Given records =
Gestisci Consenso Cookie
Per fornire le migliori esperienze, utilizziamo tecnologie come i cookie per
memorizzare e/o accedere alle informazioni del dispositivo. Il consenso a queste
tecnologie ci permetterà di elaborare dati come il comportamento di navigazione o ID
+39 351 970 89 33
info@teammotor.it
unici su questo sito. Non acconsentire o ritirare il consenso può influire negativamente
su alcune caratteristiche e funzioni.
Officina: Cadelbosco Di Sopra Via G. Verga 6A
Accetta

* * *

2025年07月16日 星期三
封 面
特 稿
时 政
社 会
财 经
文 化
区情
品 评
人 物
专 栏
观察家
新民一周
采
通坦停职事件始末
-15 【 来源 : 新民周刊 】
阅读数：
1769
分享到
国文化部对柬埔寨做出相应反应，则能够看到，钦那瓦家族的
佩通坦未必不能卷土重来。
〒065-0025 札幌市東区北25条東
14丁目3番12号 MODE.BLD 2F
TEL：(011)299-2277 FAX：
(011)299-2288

Directive = Find the word "tecnologie" in the records and pull out each line that has it.

Completed exercise =
Per fornire le migliori esperienze, utilizziamo tecnologie come i cookie per
tecnologie ci permetterà di elaborare dati come il comportamento di navigazione o ID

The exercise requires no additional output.